Von Freizügigkeit und Prüderie
Welche Rolle spielen Liebe und Lust in anderen Kulturen? Um dieser Frage auf den Grund zu gehen, reiste Charlotte Roche in fremde Länder. Der erste Teil der Reportagereihe
„Love Rituals“(Vortag, 21.35 Uhr, ARTE) handelte von Japan. Den Einwohnern wird nachgesagt, dass sie immer weniger Interesse an Sex haben. Davon konnte sich Roche im Gespräch mit jungen Japanern selbst überzeugen. Öffentliche Liebes- oder Zuneigungsbekundungen sind nicht üblich, auch allzu direkte Fragen über das Liebesoder gar Sexualleben wirkten wenig erwünscht.
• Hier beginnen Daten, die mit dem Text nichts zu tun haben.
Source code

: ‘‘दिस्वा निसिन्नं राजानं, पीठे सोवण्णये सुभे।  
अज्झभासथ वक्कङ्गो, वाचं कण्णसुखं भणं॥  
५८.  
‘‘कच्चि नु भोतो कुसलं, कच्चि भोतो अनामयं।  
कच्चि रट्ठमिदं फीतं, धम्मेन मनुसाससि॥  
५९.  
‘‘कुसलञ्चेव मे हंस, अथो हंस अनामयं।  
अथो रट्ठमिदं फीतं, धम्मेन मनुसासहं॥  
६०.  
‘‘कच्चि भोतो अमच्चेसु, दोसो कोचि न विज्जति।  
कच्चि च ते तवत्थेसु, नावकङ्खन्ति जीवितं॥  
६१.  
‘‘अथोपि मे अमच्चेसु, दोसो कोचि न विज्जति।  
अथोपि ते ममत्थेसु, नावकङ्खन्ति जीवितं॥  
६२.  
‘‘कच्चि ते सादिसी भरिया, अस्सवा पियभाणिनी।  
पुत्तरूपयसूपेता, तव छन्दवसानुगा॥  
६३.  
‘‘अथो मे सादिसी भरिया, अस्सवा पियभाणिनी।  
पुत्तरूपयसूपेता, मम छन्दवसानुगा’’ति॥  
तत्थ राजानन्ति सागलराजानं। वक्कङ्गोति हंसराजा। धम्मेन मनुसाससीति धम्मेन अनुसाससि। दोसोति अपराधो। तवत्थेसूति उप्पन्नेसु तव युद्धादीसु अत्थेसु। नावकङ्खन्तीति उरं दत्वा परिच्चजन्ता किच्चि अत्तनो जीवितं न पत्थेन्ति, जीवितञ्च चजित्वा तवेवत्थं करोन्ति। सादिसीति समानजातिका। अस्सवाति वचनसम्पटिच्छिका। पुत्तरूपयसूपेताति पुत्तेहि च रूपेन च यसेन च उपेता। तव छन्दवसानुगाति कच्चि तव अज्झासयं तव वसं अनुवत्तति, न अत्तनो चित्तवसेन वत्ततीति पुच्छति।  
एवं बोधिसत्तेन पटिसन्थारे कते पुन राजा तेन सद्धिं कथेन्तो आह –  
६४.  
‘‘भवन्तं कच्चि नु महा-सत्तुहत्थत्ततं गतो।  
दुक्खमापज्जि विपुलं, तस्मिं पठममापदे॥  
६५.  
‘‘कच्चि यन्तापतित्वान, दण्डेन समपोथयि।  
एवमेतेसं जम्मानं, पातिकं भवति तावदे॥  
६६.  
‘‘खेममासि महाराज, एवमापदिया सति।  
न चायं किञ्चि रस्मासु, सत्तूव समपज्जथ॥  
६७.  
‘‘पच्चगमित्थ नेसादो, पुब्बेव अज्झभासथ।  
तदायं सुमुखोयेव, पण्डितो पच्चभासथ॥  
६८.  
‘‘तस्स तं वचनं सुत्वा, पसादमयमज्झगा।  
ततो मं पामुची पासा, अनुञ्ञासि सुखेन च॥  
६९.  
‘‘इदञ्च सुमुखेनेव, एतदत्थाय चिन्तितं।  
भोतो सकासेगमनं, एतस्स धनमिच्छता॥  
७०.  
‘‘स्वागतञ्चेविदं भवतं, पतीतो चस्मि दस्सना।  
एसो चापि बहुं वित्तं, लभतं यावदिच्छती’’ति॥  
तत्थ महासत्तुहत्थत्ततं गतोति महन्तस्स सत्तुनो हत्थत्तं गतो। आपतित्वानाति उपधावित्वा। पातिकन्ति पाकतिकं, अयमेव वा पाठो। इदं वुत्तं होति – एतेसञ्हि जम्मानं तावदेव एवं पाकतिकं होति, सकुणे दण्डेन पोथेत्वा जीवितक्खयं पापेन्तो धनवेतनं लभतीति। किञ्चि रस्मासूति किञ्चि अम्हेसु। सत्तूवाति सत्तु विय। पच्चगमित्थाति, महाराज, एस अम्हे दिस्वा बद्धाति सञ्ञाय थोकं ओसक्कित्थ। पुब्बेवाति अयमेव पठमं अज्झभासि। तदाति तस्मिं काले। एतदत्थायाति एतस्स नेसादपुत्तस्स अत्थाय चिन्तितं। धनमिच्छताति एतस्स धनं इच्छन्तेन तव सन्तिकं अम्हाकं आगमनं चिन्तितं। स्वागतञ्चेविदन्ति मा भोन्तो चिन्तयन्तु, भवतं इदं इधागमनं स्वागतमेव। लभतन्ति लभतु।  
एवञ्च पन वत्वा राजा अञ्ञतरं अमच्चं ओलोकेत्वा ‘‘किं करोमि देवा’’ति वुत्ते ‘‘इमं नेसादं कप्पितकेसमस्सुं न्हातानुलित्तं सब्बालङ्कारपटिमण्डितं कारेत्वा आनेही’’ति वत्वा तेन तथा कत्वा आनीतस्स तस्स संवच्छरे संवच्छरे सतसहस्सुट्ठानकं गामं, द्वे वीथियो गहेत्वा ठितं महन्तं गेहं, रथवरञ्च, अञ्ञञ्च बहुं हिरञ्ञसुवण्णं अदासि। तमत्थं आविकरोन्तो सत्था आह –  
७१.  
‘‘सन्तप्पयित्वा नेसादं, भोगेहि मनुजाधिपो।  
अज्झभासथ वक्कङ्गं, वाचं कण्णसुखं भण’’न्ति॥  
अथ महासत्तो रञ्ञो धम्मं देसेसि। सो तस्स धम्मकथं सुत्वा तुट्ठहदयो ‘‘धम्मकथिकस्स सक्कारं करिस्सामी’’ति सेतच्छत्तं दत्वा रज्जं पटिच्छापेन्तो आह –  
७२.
Dem gegenüber stand allerdings ein sehr freizügiges Festival, das Kanamara-Matsuri, zu deutsch „Penisfest“. Riesige Phallussymbole, die durch die Gegend getragen wurden, Lutscher, die männliche beziehungsweise weibliche Geschlechtsteile darstellten, und offen besprochene Sexualität brachten nach eigener Angabe sogar die offenherzige Roche zum Erröten und ließen sich für den Zuschauer kaum mit dem gewohnten, eher prüden Bild der Japaner vereinen. Gemeinsam mit dem Publizisten Kyoichi Tsuzuki lernten die Autorin und mit ihr das Publikum zudem weitere japanische Vorstellungen von Sexualität kennen. Während einige Aspekte, wie die Tradition der Geishas, lediglich informativ waren, wirkten andere, wie die Zurschaustellung von Puppen in ungewohnten sexuellen Posen, befremdlich. Ein ungewohntes Nebeneinander von modernen Vorstellungen und gelebter Tradition begegnete dem Zuschauer auch im zweiten Teil in Israel. Dort glauben ultraorthodoxe Juden an den „Bashert“, einen von Gott vorherbestimmten Partner, während andere nach freieren Ansichten leben.